Copy the entries word for word. Keep the pictures out.

## The data
__________________________________________________
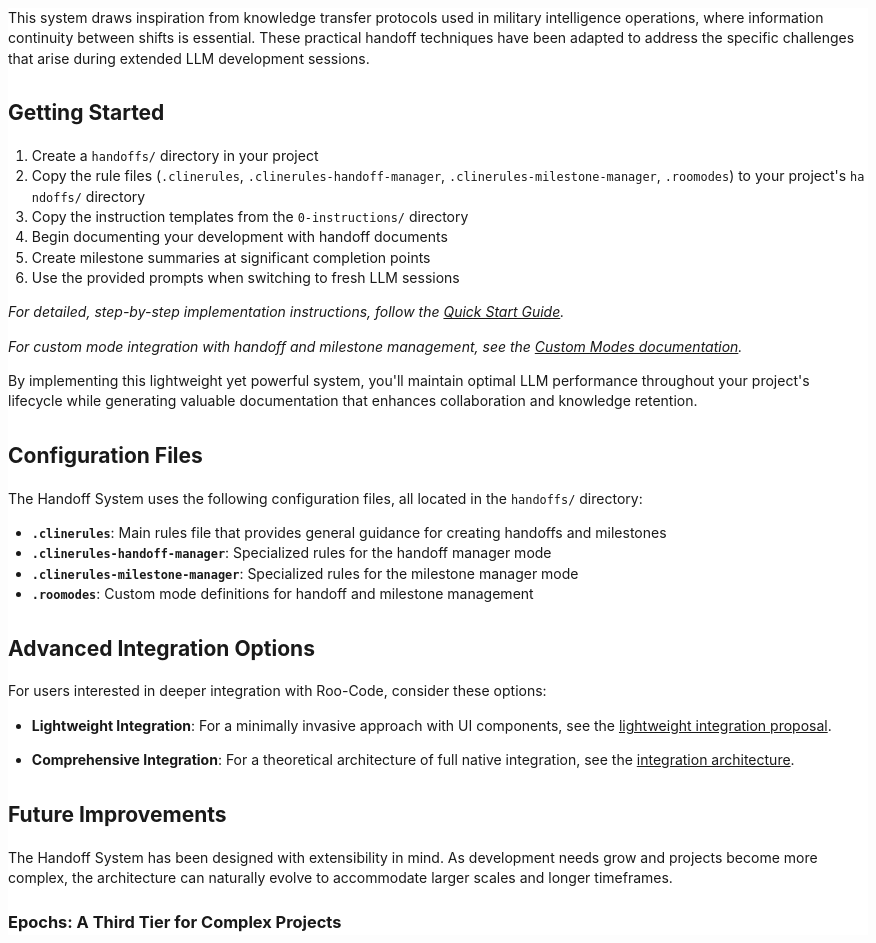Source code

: This system draws inspiration from knowledge transfer protocols used in military intelligence operations, where information continuity between shifts is essential. These practical handoff techniques have been adapted to address the specific challenges that arise during extended LLM development sessions.

## Getting Started

1. Create a `handoffs/` directory in your project
2. Copy the rule files (`.clinerules`, `.clinerules-handoff-manager`, `.clinerules-milestone-manager`, `.roomodes`) to your project's `handoffs/` directory
3. Copy the instruction templates from the `0-instructions/` directory
4. Begin documenting your development with handoff documents
5. Create milestone summaries at significant completion points
6. Use the provided prompts when switching to fresh LLM sessions

*For detailed, step-by-step implementation instructions, follow the [Quick Start Guide](handoff-system-guide.md).*

*For custom mode integration with handoff and milestone management, see the [Custom Modes documentation](../cheatsheets/custom-modes-llm-instruction.md).*

By implementing this lightweight yet powerful system, you'll maintain optimal LLM performance throughout your project's lifecycle while generating valuable documentation that enhances collaboration and knowledge retention.

## Configuration Files

The Handoff System uses the following configuration files, all located in the `handoffs/` directory:

- **`.clinerules`**: Main rules file that provides general guidance for creating handoffs and milestones
- **`.clinerules-handoff-manager`**: Specialized rules for the handoff manager mode
- **`.clinerules-milestone-manager`**: Specialized rules for the milestone manager mode
- **`.roomodes`**: Custom mode definitions for handoff and milestone management

## Advanced Integration Options

For users interested in deeper integration with Roo-Code, consider these options:

- **Lightweight Integration**: For a minimally invasive approach with UI components, see the [lightweight integration proposal](../cheatsheets/roo-code-lightweight-integration.md).

- **Comprehensive Integration**: For a theoretical architecture of full native integration, see the [integration architecture](../cheatsheets/roo-code-handoff-integration-theory.md).

## Future Improvements

The Handoff System has been designed with extensibility in mind. As development needs grow and projects become more complex, the architecture can naturally evolve to accommodate larger scales and longer timeframes.

### Epochs: A Third Tier for Complex Projects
__________________________________________________
## Exercise result
Source code

: This system draws inspiration from knowledge transfer protocols used in military intelligence operations, where information continuity between shifts is essential. These practical handoff techniques have been adapted to address the specific challenges that arise during extended LLM development sessions.

## Getting Started

1. Create a `handoffs/` directory in your project
2. Copy the rule files (`.clinerules`, `.clinerules-handoff-manager`, `.clinerules-milestone-manager`, `.roomodes`) to your project's `handoffs/` directory
3. Copy the instruction templates from the `0-instructions/` directory
4. Begin documenting your development with handoff documents
5. Create milestone summaries at significant completion points
6. Use the provided prompts when switching to fresh LLM sessions

*For detailed, step-by-step implementation instructions, follow the [Quick Start Guide](handoff-system-guide.md).*

*For custom mode integration with handoff and milestone management, see the [Custom Modes documentation](../cheatsheets/custom-modes-llm-instruction.md).*

By implementing this lightweight yet powerful system, you'll maintain optimal LLM performance throughout your project's lifecycle while generating valuable documentation that enhances collaboration and knowledge retention.

## Configuration Files

The Handoff System uses the following configuration files, all located in the `handoffs/` directory:

- **`.clinerules`**: Main rules file that provides general guidance for creating handoffs and milestones
- **`.clinerules-handoff-manager`**: Specialized rules for the handoff manager mode
- **`.clinerules-milestone-manager`**: Specialized rules for the milestone manager mode
- **`.roomodes`**: Custom mode definitions for handoff and milestone management

## Advanced Integration Options

For users interested in deeper integration with Roo-Code, consider these options:

- **Lightweight Integration**: For a minimally invasive approach with UI components, see the [lightweight integration proposal](../cheatsheets/roo-code-lightweight-integration.md).

- **Comprehensive Integration**: For a theoretical architecture of full native integration, see the [integration architecture](../cheatsheets/roo-code-handoff-integration-theory.md).

## Future Improvements

The Handoff System has been designed with extensibility in mind. As development needs grow and projects become more complex, the architecture can naturally evolve to accommodate larger scales and longer timeframes.

### Epochs: A Third Tier for Complex Projects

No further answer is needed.